Governor of Transvaal Province
- In office 1 November 1948 – 31 October 1958
- Preceded by: Jacobus Johannes Pienaar
- Succeeded by: Fox Odendaal

Chairman of the Afrikaner Broederbond
- In office 1924–1925
- Preceded by: Klopper, H.J.
- Succeeded by: Greybe, J.H.

Personal details
- Born: 23 March 1887 Robertson, Cape Colony
- Died: 22 June 1967 (aged 80) Pretoria, South Africa
- Party: National
- Children: 9
- Alma mater: Stellenbosch University; Vrije Universiteit Amsterdam; Princeton University;

= William Nicol (Transvaal) =

Dutch Reformed minister and colonial governor

Rev Dr. William Nicol (23 March 1887, in Robertson - 22 June 1967) was a Dutch Reformed minister, theologian, educator and Administrator of the Transvaal Province of South Africa.

==Life==

In 1906, he obtained his bachelor's degree at Stellenbosch University and then studied at the Free University of Amsterdam and Princeton. From 1913 to 1938 he was a minister of the Dutch Reformed Church in Johannesburg East, called Irene Church. In June 1938, he became a minister in Pretoria East. From 1934 to 1948 he was the moderator of the Dutch Reformed Synod of the Transvaal. In Johannesburg, he was a champion for the recognition of the Afrikaans language and the establishment of Afrikaans-medium schools.

Nicol was the founder of Johannesburg East's parish magazine, Irenenuus, in January 1923, that he wanted the members in their particular situation escorted to their faith. It was written in Afrikaans in a time when the language just started gaining a foothold in schools and was rarely heard from the pulpit.
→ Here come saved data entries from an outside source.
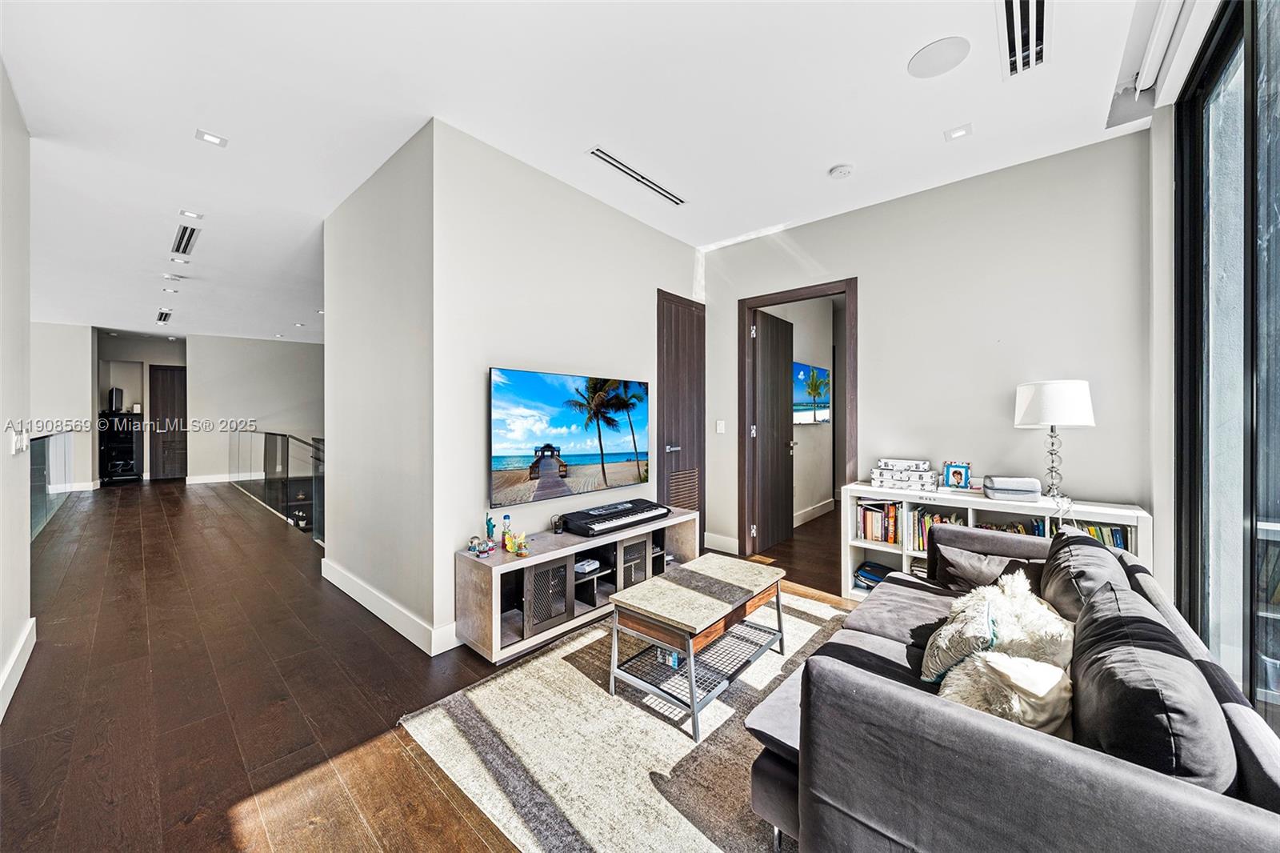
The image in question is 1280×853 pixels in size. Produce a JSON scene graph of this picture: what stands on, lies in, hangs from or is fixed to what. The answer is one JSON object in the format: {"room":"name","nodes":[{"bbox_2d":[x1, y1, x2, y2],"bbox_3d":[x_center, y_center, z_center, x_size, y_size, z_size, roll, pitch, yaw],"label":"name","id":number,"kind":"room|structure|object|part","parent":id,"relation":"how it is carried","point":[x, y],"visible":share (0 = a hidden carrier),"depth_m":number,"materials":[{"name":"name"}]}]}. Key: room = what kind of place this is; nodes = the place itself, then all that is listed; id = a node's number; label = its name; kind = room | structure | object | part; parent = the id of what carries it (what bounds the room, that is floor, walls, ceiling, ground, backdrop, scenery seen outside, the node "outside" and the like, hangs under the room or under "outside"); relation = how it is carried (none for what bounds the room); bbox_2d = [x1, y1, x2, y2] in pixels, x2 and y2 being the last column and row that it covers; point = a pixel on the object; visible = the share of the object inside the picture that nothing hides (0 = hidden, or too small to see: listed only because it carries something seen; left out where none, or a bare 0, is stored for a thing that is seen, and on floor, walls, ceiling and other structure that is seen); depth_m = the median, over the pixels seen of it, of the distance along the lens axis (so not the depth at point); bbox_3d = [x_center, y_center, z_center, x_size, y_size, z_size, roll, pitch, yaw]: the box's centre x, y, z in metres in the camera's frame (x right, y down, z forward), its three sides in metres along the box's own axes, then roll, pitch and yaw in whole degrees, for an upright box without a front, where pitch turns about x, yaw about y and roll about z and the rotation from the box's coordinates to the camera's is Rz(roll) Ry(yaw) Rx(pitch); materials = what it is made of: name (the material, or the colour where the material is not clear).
{"room":"living room","nodes":[
{"label":"living room","id":0,"kind":"room"},
{"bbox_2d":[0,59,32,724],"bbox_3d":[-2.007,-0.203,1.199,4.208,2.943,0.149,0,0,42],"label":"left wall","id":1,"kind":"structure","parent":0,"point":[1,429],"depth_m":2.27,"materials":[{"name":"white paint"}]},
{"bbox_2d":[0,615,36,719],"bbox_3d":[-2.123,1.184,1.379,3.422,0.134,0.021,0,0,42],"label":"baseboard","id":2,"kind":"structure","parent":1,"relation":"attached to","point":[16,654],"depth_m":2.25,"materials":[{"name":"white paint"}]},
{"bbox_2d":[9,429,29,454],"bbox_3d":[-3.202,0.088,2.389,0.135,0.118,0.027,0,0,42],"label":"light switch","id":3,"kind":"object","parent":1,"relation":"attached to","point":[18,443],"visible":0.98,"depth_m":2.36,"materials":[{"name":"white plastic"}]},
{"bbox_2d":[29,320,96,494],"bbox_3d":[-10.174,-0.277,7.450,0.203,2.880,1.895,0,0,42],"label":"far left wall","id":4,"kind":"structure","parent":0,"point":[58,409],"depth_m":7.80,"materials":[{"name":"grey paint"}]},
{"bbox_2d":[96,333,188,480],"bbox_3d":[-10.233,-0.307,9.657,0.425,2.870,1.646,0,0,42],"label":"hallway end wall","id":5,"kind":"structure","parent":0,"point":[136,378],"depth_m":9.44,"materials":[{"name":"paint"}]},
{"bbox_2d":[148,364,187,480],"bbox_3d":[-10.011,-0.049,9.919,0.113,2.385,0.659,0,0,42],"label":"hallway door","id":6,"kind":"structure","parent":5,"relation":"in","point":[166,371],"depth_m":9.85,"materials":[{"name":"brown wood"}]},
{"bbox_2d":[186,333,325,485],"bbox_3d":[-7.578,-0.307,9.750,0.139,2.904,2.646,0,0,42],"label":"far wall","id":7,"kind":"structure","parent":0,"point":[276,378],"depth_m":9.33,"materials":[{"name":"white paint"}]},
{"bbox_2d":[184,472,241,484],"bbox_3d":[-7.698,1.012,9.581,0.017,0.142,2.558,0,0,42],"label":"baseboard","id":8,"kind":"structure","parent":7,"relation":"attached to","point":[206,481],"depth_m":8.95,"materials":[{"name":"white paint"}]},
{"bbox_2d":[321,119,435,651],"bbox_3d":[-1.874,-0.225,3.260,1.902,2.928,0.136,0,0,42],"label":"side wall","id":9,"kind":"structure","parent":0,"point":[362,359],"depth_m":2.99,"materials":[{"name":"grey paint"}]},
{"bbox_2d":[320,556,459,657],"bbox_3d":[-1.681,1.166,3.154,2.099,0.136,0.155,0,0,42],"label":"baseboard","id":10,"kind":"structure","parent":9,"relation":"attached to","point":[366,605],"depth_m":2.87,"materials":[{"name":"white paint"}]},
{"bbox_2d":[0,474,843,852],"bbox_3d":[-3.027,1.276,5.606,15.444,0.107,9.836,0,0,42],"label":"floor","id":11,"kind":"structure","parent":0,"point":[56,744],"depth_m":2.22,"materials":[{"name":"brown wood"}]},
{"bbox_2d":[28,429,75,539],"bbox_3d":[-7.110,0.660,5.508,4.479,1.065,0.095,0,0,42],"label":"glass railing","id":12,"kind":"object","parent":11,"relation":"on","point":[36,523],"visible":0.65,"depth_m":5.78,"materials":[{"name":"glass"}]},
{"bbox_2d":[97,411,143,483],"bbox_3d":[-10.051,0.471,8.966,0.523,1.319,0.619,0,0,42],"label":"black cabinet","id":13,"kind":"object","parent":11,"relation":"on","point":[131,436],"visible":0.74,"depth_m":8.88,"materials":[{"name":"black metal"}]},
{"bbox_2d":[108,386,123,411],"bbox_3d":[-9.881,-0.478,8.737,0.362,0.444,0.207,0,0,42],"label":"speaker","id":14,"kind":"object","parent":13,"relation":"on","point":[118,394],"visible":0.95,"depth_m":8.64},
{"bbox_2d":[229,428,323,543],"bbox_3d":[-4.860,0.648,6.143,4.990,1.095,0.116,0,0,42],"label":"glass railing","id":15,"kind":"object","parent":11,"relation":"on","point":[286,441],"visible":0.7,"depth_m":5.84,"materials":[{"name":"glass"}]},
{"bbox_2d":[455,506,699,662],"bbox_3d":[-0.331,0.992,3.208,0.454,0.517,1.833,0,0,42],"label":"tv stand","id":16,"kind":"object","parent":11,"relation":"on","point":[662,523],"visible":0.75,"depth_m":2.76,"materials":[{"name":"wood"}]},
{"bbox_2d":[467,536,495,556],"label":"snow globes","id":17,"kind":"object","parent":16,"relation":"on","point":[472,548],"visible":0.99,"depth_m":2.63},
{"bbox_2d":[484,512,495,542],"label":"statuette","id":18,"kind":"object","parent":16,"relation":"on","point":[490,521],"visible":0.97,"depth_m":2.77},
{"bbox_2d":[501,513,512,546],"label":"bottle","id":19,"kind":"object","parent":16,"relation":"on","point":[504,518],"visible":0.99,"depth_m":2.75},
{"bbox_2d":[503,528,528,554],"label":"figurine","id":20,"kind":"object","parent":16,"relation":"on","point":[507,543],"visible":0.99,"depth_m":2.72,"materials":[{"name":"yellow"}]},
{"bbox_3d":[-0.550,0.998,2.705,0.058,0.361,0.275,0,0,42],"label":"cabinet door","id":21,"kind":"part","parent":16,"relation":"part of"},
{"bbox_2d":[551,514,564,534],"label":"power adapter","id":22,"kind":"object","parent":16,"relation":"on","point":[557,528],"visible":0.99,"depth_m":3.04,"materials":[{"name":"black"}]},
{"bbox_2d":[574,557,602,574],"bbox_3d":[-0.377,0.943,3.119,0.159,0.041,0.168,0,0,42],"label":"game console","id":23,"kind":"object","parent":16,"relation":"in","point":[587,568],"visible":0.85,"depth_m":3.08,"materials":[{"name":"white plastic"}]},
{"bbox_2d":[560,498,670,536],"bbox_3d":[-0.153,0.649,3.334,0.353,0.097,0.853,0,0,42],"label":"keyboard","id":24,"kind":"object","parent":16,"relation":"on","point":[614,513],"visible":0.99,"depth_m":3.21,"materials":[{"name":"black plastic"}]},
{"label":"cabinet door","id":25,"kind":"part","parent":16,"relation":"part of","materials":[{"name":"metal"}]},
{"bbox_2d":[398,588,843,852],"bbox_3d":[0.576,1.253,2.103,2.182,0.015,2.432,0,0,42],"label":"rug","id":26,"kind":"object","parent":11,"relation":"on","point":[582,694],"visible":0.62,"depth_m":1.78,"materials":[{"name":"carpet"}]},
{"bbox_2d":[607,551,789,737],"bbox_3d":[0.329,1.036,2.354,0.540,0.432,0.921,0,0,42],"label":"coffee table","id":27,"kind":"object","parent":26,"relation":"on","point":[645,595],"visible":0.99,"depth_m":2.17,"materials":[{"name":"wood"}]},
{"bbox_2d":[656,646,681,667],"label":"box","id":28,"kind":"object","parent":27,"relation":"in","point":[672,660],"visible":0.36,"depth_m":2.22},
{"bbox_2d":[745,522,1279,852],"bbox_3d":[1.297,0.871,1.686,1.031,0.745,2.197,0,0,42],"label":"sofa","id":29,"kind":"object","parent":26,"relation":"on","point":[1020,744],"visible":0.77,"depth_m":1.05,"materials":[{"name":"grey fabric"}]},
{"bbox_2d":[920,588,999,684],"bbox_3d":[1.188,0.768,1.697,0.225,0.256,0.439,0,0,42],"label":"throw pillow","id":30,"kind":"object","parent":29,"relation":"on","point":[975,620],"visible":0.78,"depth_m":1.59,"materials":[{"name":"fabric"}]},
{"bbox_2d":[934,544,1042,593],"bbox_3d":[1.751,0.767,2.322,0.490,0.263,0.256,0,0,42],"label":"throw pillow","id":31,"kind":"object","parent":29,"relation":"on","point":[970,570],"visible":0.52,"depth_m":2.31,"materials":[{"name":"grey fabric"}]},
{"bbox_2d":[939,648,1073,737],"bbox_3d":[1.068,0.807,1.345,0.357,0.256,0.307,0,0,-31],"label":"fluffy pillow","id":32,"kind":"object","parent":29,"relation":"on","point":[973,667],"visible":0.61,"depth_m":1.28,"materials":[{"name":"fabric"}]},
{"bbox_2d":[970,569,1075,669],"bbox_3d":[1.444,0.765,1.743,0.326,0.304,0.433,0,0,42],"label":"fluffy pillow","id":33,"kind":"object","parent":29,"relation":"on","point":[1008,588],"visible":0.59,"depth_m":1.65,"materials":[{"name":"white fur"}]},
{"bbox_2d":[1039,530,1132,625],"bbox_3d":[1.820,0.684,1.914,0.274,0.417,0.620,0,0,42],"label":"sofa cushion","id":34,"kind":"object","parent":29,"relation":"on","point":[1050,588],"visible":0.59,"depth_m":1.78,"materials":[{"name":"grey fabric"}]},
{"bbox_2d":[1068,580,1236,790],"bbox_3d":[1.234,0.707,1.160,0.264,0.435,0.646,0,0,42],"label":"sofa cushion","id":35,"kind":"object","parent":29,"relation":"on","point":[1090,667],"visible":0.76,"depth_m":0.99,"materials":[{"name":"grey fabric"}]},
{"bbox_2d":[839,482,1155,602],"bbox_3d":[2.158,0.850,2.981,1.540,0.786,0.413,0,0,42],"label":"bookshelf","id":36,"kind":"object","parent":11,"relation":"on","point":[970,506],"visible":0.28,"depth_m":3.01,"materials":[{"name":"white wood"}]},
{"bbox_2d":[852,560,891,590],"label":"bag","id":37,"kind":"object","parent":36,"relation":"in","point":[875,575],"visible":0.6,"depth_m":3.37,"materials":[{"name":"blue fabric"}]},
{"bbox_2d":[854,499,901,544],"bbox_3d":[1.788,0.693,3.399,0.345,0.279,0.192,0,0,42],"label":"book row","id":38,"kind":"object","parent":36,"relation":"in","point":[893,540],"visible":0.79,"depth_m":3.35,"materials":[{"name":"paper"}]},
{"bbox_2d":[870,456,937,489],"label":"stack","id":39,"kind":"object","parent":36,"relation":"on","point":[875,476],"visible":0.97,"depth_m":3.23,"materials":[{"name":"white"}]},
{"bbox_2d":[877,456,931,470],"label":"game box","id":40,"kind":"object","parent":39,"relation":"on","point":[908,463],"visible":0.97,"depth_m":3.22,"materials":[{"name":"white"}]},
{"bbox_2d":[911,505,965,550],"bbox_3d":[2.084,0.718,3.210,0.344,0.262,0.195,0,0,42],"label":"book row","id":41,"kind":"object","parent":36,"relation":"in","point":[930,523],"visible":0.43,"depth_m":3.19,"materials":[{"name":"paper"}]},
{"bbox_2d":[941,460,971,489],"bbox_3d":[2.183,0.342,3.177,0.174,0.175,0.079,0,0,42],"label":"picture frame","id":42,"kind":"object","parent":36,"relation":"on","point":[958,474],"visible":0.99,"depth_m":3.16,"materials":[{"name":"blue"}]},
{"bbox_2d":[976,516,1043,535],"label":"book row","id":43,"kind":"object","parent":36,"relation":"in","point":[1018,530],"visible":0.18,"depth_m":2.91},
{"bbox_2d":[982,474,1041,501],"bbox_3d":[2.262,0.382,2.830,0.266,0.125,0.251,0,0,26],"label":"case","id":44,"kind":"object","parent":36,"relation":"on","point":[1000,488],"visible":0.99,"depth_m":2.74,"materials":[{"name":"grey fabric"}]},
{"bbox_2d":[1013,379,1094,502],"bbox_3d":[2.442,0.094,2.739,0.362,0.722,0.358,0,0,42],"label":"table lamp","id":45,"kind":"object","parent":36,"relation":"on","point":[1030,416],"visible":0.99,"depth_m":2.64,"materials":[{"name":"white fabric"}]},
{"bbox_3d":[2.432,-0.130,2.768,0.415,0.261,0.411,0,0,42],"label":"drum shade","id":46,"kind":"part","parent":45,"relation":"part of","materials":[{"name":"white fabric"}]},
{"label":"lamp base","id":47,"kind":"part","parent":45,"relation":"part of","materials":[{"name":"clear glass"}]},
{"bbox_2d":[1015,516,1131,550],"bbox_3d":[2.540,0.681,2.739,0.555,0.267,0.231,0,0,42],"label":"book row","id":48,"kind":"object","parent":36,"relation":"in","point":[1118,535],"visible":0.18,"depth_m":2.64,"materials":[{"name":"multicoloured paper"}]},
{"bbox_2d":[432,120,702,653],"bbox_3d":[-0.302,-0.226,3.592,0.139,2.910,2.531,0,0,42],"label":"tv wall","id":49,"kind":"structure","parent":0,"point":[640,230],"depth_m":2.96,"materials":[{"name":"grey paint"}]},
{"bbox_2d":[489,366,651,506],"bbox_3d":[-0.433,0.065,3.293,0.067,0.815,1.416,0,0,42],"label":"television","id":50,"kind":"object","parent":49,"relation":"attached to","point":[617,448],"visible":0.99,"depth_m":3.13,"materials":[{"name":"black"}]},
{"bbox_2d":[656,289,705,537],"bbox_3d":[0.443,0.022,4.364,0.090,2.418,0.746,0,0,42],"label":"closet door","id":51,"kind":"structure","parent":49,"relation":"in","point":[670,344],"depth_m":4.34,"materials":[{"name":"brown wood"}]},
{"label":"door handle","id":52,"kind":"part","parent":51,"relation":"part of","materials":[{"name":"silver metal"}]},
{"bbox_2d":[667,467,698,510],"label":"door vent","id":53,"kind":"object","parent":51,"relation":"in","point":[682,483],"visible":0.76,"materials":[{"name":"brown wood"}]},
{"bbox_2d":[1,0,1159,339],"bbox_3d":[-3.217,-1.753,5.420,14.759,0.116,8.915,0,0,42],"label":"ceiling","id":54,"kind":"structure","parent":0,"point":[830,153],"depth_m":2.46,"materials":[{"name":"white paint"}]},
{"bbox_2d":[155,309,172,323],"bbox_3d":[-7.622,-1.745,7.402,0.636,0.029,0.162,0,0,42],"label":"air vent","id":55,"kind":"object","parent":54,"relation":"in","point":[166,314],"visible":0.99,"depth_m":7.38,"materials":[{"name":"metal"}]},
{"bbox_2d":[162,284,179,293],"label":"recessed light","id":56,"kind":"object","parent":54,"relation":"in","point":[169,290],"visible":0.98,"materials":[{"name":"white"}]},
{"bbox_2d":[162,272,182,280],"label":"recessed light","id":57,"kind":"object","parent":54,"relation":"attached to","point":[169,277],"visible":0.97,"depth_m":5.30,"materials":[{"name":"white"}]},
{"bbox_2d":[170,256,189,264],"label":"recessed light","id":58,"kind":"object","parent":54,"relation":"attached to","point":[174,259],"visible":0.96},
{"bbox_2d":[170,223,200,257],"bbox_3d":[-4.240,-1.714,4.289,0.839,0.018,0.161,0,0,42],"label":"air vent","id":59,"kind":"object","parent":54,"relation":"in","point":[194,230],"visible":0.99,"depth_m":4.27,"materials":[{"name":"metal"}]},
{"bbox_2d":[179,208,203,218],"bbox_3d":[-3.630,-1.710,3.744,0.136,0.011,0.142,0,0,42],"label":"recessed light","id":60,"kind":"object","parent":54,"relation":"in","point":[186,212],"visible":0.98,"depth_m":3.74,"materials":[{"name":"white"}]},
{"bbox_2d":[195,128,227,146],"bbox_3d":[-2.521,-1.691,2.721,0.133,0.008,0.139,0,0,42],"label":"recessed light","id":61,"kind":"object","parent":54,"relation":"in","point":[209,138],"visible":0.98,"depth_m":2.72,"materials":[{"name":"white"}]},
{"bbox_2d":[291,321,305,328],"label":"recessed light","id":62,"kind":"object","parent":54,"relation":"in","point":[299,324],"visible":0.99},
{"bbox_2d":[588,146,687,206],"bbox_3d":[0.001,-1.695,3.173,0.122,0.015,0.871,0,0,42],"label":"air vent","id":63,"kind":"object","parent":54,"relation":"in","point":[607,160],"visible":0.99,"depth_m":3.12,"materials":[{"name":"white metal"}]},
{"bbox_2d":[828,163,853,178],"bbox_3d":[1.321,-1.664,3.035,0.136,0.039,0.134,0,0,42],"label":"smoke detector","id":64,"kind":"object","parent":54,"relation":"attached to","point":[840,170],"visible":0.98,"depth_m":3.00,"materials":[{"name":"white plastic"}]},
{"bbox_2d":[907,35,970,78],"bbox_3d":[1.367,-1.683,2.121,0.246,0.007,0.244,0,0,42],"label":"ceiling speaker","id":65,"kind":"object","parent":54,"relation":"in","point":[925,66],"visible":0.99,"depth_m":2.10,"materials":[{"name":"white metal"}]},
{"bbox_2d":[943,123,972,140],"bbox_3d":[1.822,-1.682,2.653,0.130,0.007,0.125,0,0,42],"label":"recessed light","id":66,"kind":"object","parent":54,"relation":"in","point":[958,133],"visible":0.98,"depth_m":2.65,"materials":[{"name":"white"}]},
{"bbox_2d":[999,0,1049,77],"bbox_3d":[1.613,-1.663,1.907,0.200,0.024,0.591,0,0,42],"label":"air vent","id":67,"kind":"object","parent":54,"relation":"in","point":[1038,14],"visible":0.99,"depth_m":1.96,"materials":[{"name":"metal"}]},
{"bbox_2d":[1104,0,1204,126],"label":"roller blind","id":68,"kind":"object","parent":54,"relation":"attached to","point":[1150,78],"visible":0.97,"depth_m":2.05,"materials":[{"name":"white fabric"}]},
{"bbox_2d":[769,294,835,526],"bbox_3d":[1.946,-0.277,5.872,0.141,2.960,2.859,0,0,42],"label":"bedroom wall","id":69,"kind":"structure","parent":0,"point":[798,346],"depth_m":5.99,"materials":[{"name":"white paint"}]},
{"bbox_2d":[794,360,830,423],"bbox_3d":[2.156,-0.399,5.857,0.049,0.729,1.198,0,0,42],"label":"television","id":70,"kind":"object","parent":69,"relation":"attached to","point":[825,376],"visible":0.79,"depth_m":5.86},
{"bbox_2d":[792,497,835,526],"bbox_3d":[1.945,1.120,5.621,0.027,0.138,2.625,0,0,42],"label":"baseboard","id":71,"kind":"structure","parent":69,"relation":"attached to","point":[822,508],"depth_m":5.94,"materials":[{"name":"white paint"}]},
{"bbox_2d":[702,128,1157,581],"bbox_3d":[1.852,-0.226,3.620,3.184,2.953,0.134,0,0,42],"label":"back wall","id":72,"kind":"structure","parent":0,"point":[875,290],"depth_m":3.13,"materials":[{"name":"white paint"}]},
{"bbox_2d":[714,419,725,433],"bbox_3d":[0.762,0.014,4.400,0.072,0.131,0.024,0,0,42],"label":"light switch","id":73,"kind":"object","parent":72,"relation":"attached to","point":[720,426],"visible":0.97,"depth_m":4.39,"materials":[{"name":"white plastic"}]},
{"bbox_2d":[703,532,739,553],"bbox_3d":[0.801,1.133,4.428,0.472,0.147,0.017,0,0,42],"label":"baseboard","id":74,"kind":"structure","parent":72,"relation":"attached to","point":[718,538],"depth_m":4.45,"materials":[{"name":"white paint"}]},
{"bbox_2d":[739,279,857,570],"bbox_3d":[1.402,0.044,4.058,1.071,2.350,0.178,0,0,42],"label":"door frame","id":75,"kind":"structure","parent":72,"relation":"in","point":[785,297],"depth_m":4.23,"materials":[{"name":"brown wood"}]},
{"bbox_2d":[751,306,795,551],"bbox_3d":[1.362,0.048,4.687,0.167,2.286,0.780,0,0,42],"label":"open door","id":76,"kind":"structure","parent":75,"relation":"attached to","point":[775,404],"depth_m":4.61,"materials":[{"name":"brown wood"}]},
{"bbox_2d":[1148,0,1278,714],"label":"window wall","id":77,"kind":"structure","parent":0,"point":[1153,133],"depth_m":2.18,"materials":[{"name":"clear glass"}]}
]}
Nicol in August 1923 (date uncertain) made history when he wrote the first sermon in Afrikaans broadcast on the radio directly into the radio studios in downtown Johannesburg. At 9:45 on Sunday, 7 June 1924, the minister and church made history when full service was held in Afrikaans for the first time. He also broadcast on the Union broadcast and from Irene Hall. A month later, on 4 October 1925, the first communion service was broadcast from Irene Hall led by Nicol. He was the second chairman of the Afrikaner Broederbond from 1924–1925.

On 1 November 1948 he was elected as the administrator of Transvaal and ten years later his work, especially with regard to education and culture, continued to grow. He retired on 1 October 1958.

Nicol believed in teaching education in the person's mother tongue and said any education taught in a second language would hinder a person's growth and learning ability. Thus he also helped translate the Bible with help from African religious leaders into Zulu. He opposed the National Party's Bantu Education and suggested a model with learning in the mother tongue with English as a second language so that people could all communicate.

==Legacy==

A number of roads in South Africa were named after Nicol, most notably William Nicol Drive (which constitutes the M81 road and part of the R511 road) in the northern suburbs of Johannesburg. On 26 September 2023, this road in the Johannesburg Municipality was renamed to Winnie Mandela Drive. This resulted in controversy, with the Afrikanerbond, a successor of the Broederbond criticising the ruling party, the ANC, for attempting to rewrite history.

Nicol is considered as one of the architects of apartheid and co-authored a book, 'Regverdige Rasse-Apartheid', which translates as Just Racial Apartheid, which calls for the creation of Apartheid with attempts at religious justifications.

==Works==
- Book
- Regverdige Rasse-Apartheid. Stellenbosch: CSV-Boekhandel, 1947. (co-author with E.P. Groenewald and G. Cronjé).